Just Another Girl on the Road
by S. Kensington

"Although not formally trained, she had an instinct for survival, naïve bravery, and a rather wild, almost savage unpredictability that was perfectly suited for the job."

Near the end of World War II, Katrinka Badeau finds herself in the hands of the ruthless German soldiers who had murdered her mother and stepfather. She is suddenly rescued by two members of the Jedburghs, “a multinational undercover operation made up of agents from the British SOE, French Resistance, and American OSS.” The leader of the British faction, Major Willoughby Nye, is an old friend of Katrinka’s father—a shipowner who is holding plastic explosives meant to destroy a strategic bridge. Once Katrinka is brought back to the Jedburgh camp and reunited with Nye—a man on whom she had secretly had a crush as a teenager—she is presented with a proposition to work with the undercover group. Her first assignment is to find her father’s ship and bring back the explosives. Sergeant Wolfe Farr, one of the men who rescued Katrinka, is opposed to her being a secret agent for the Jedburghs. Wolfe and Katrinka have an instant connection and attraction to each other, and Wolfe fears for her safety. However, independent and headstrong Katrinka immediately agrees to help in any way possible to stop the Germans. The three main characters are not only connected by their work in the resistance, but also by the passions that draw the two men to Katrinka and her love for both Nye and Farr.

This novel, set mainly in France at the end of World War II, offers a glimpse into the lives of those who worked resisting the Germans. It is well researched and provides an authentic historical fiction narrative concerning the lives of those who worked undercover. There are moments of extreme violence woven into the plot that are at times cringeworthy. However, it is the main character, Katrinka, that moves the plot. She is a woman who displays not only the wanderlust of her unconventional mother but also a sexuality which, at times, is palpable. There are many instances of sexual encounters between Katrinka and several other characters. Though some of these seem random, the author manages to weave a web in which Katrinka’s relationships lead to unforeseen and substantial consequences, both good and bad. Even though the sex scenes are explicit, there is an underlying innocence in Katrinka’s encounters, even when exchanging sexual favors with a grocer for food to feed her group. It is the driving force within Katrinka and the aspect of her personality that she uses for comfort and survival in a harsh and unpredictable world.

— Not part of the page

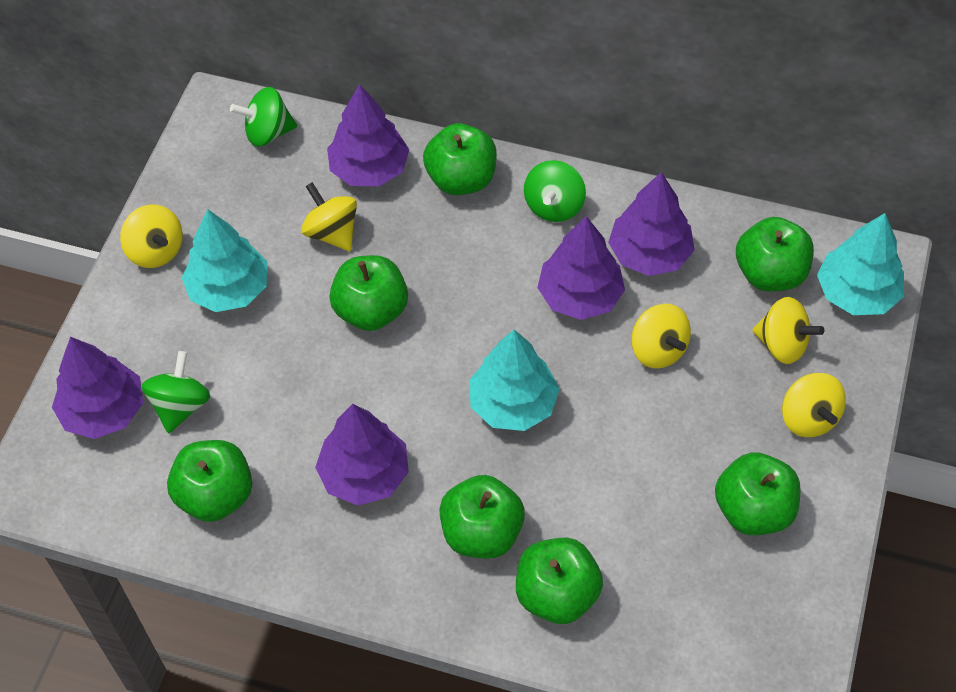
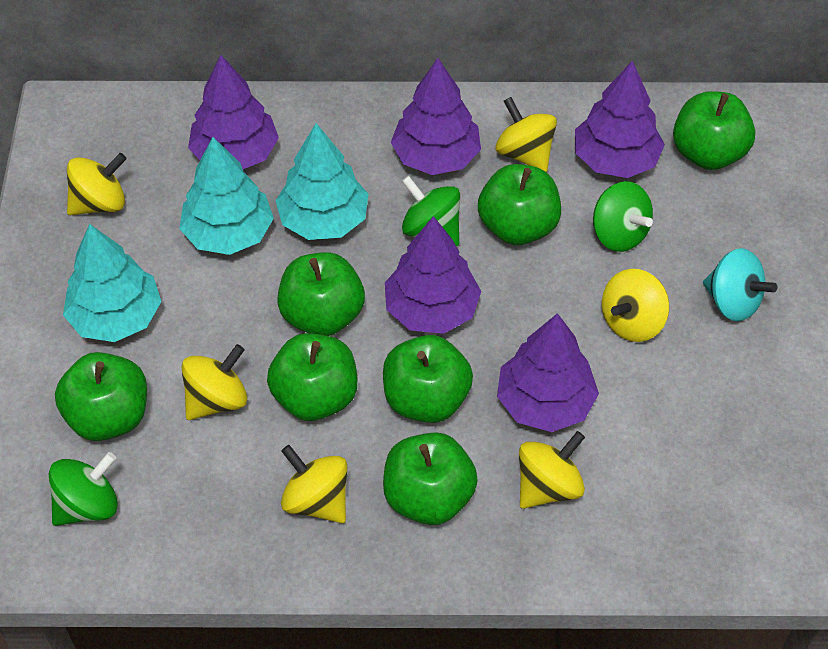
turquoise spinning top: none = 0 -> [703,248,777,321] = 1
yellow spinning top: [120,205,183,268] [301,182,357,251] [631,304,691,369] [752,297,824,364] [782,373,846,437] = 5 -> [67,153,127,215] [182,344,247,420] [281,445,347,523] [495,97,557,172] [519,431,585,509] [602,269,669,342] = 6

The author began her journey to writing this novel when she made two discoveries in her deceased father’s belongings. Her father, a veteran of World War II, left a small white glove and a news clipping concerning the Undercover Phantoms. This discovery piqued her curiosity, and the seeds for the novel were planted. A journalist by vocation, this is Kensington’s first novel. Her ability to weave such an intricate and multifaceted story of the resistance in France as a first-time novelist is to be commended. Her efforts also have not gone unnoticed as the novel has received numerous accolades. These include four honors in the Eric Hoffer 2020 Book Awards. Though the story contains many memorable characters and an intriguing plot, it is Katrinka and her insatiable love of life that is the crux of this work. A strong female character who unapologetically embraces her sexuality, Katrinka is unforgettable. This book offers a fast-paced plot and romance within a historical setting. It grabs one’s attention from its very first words and never lets go.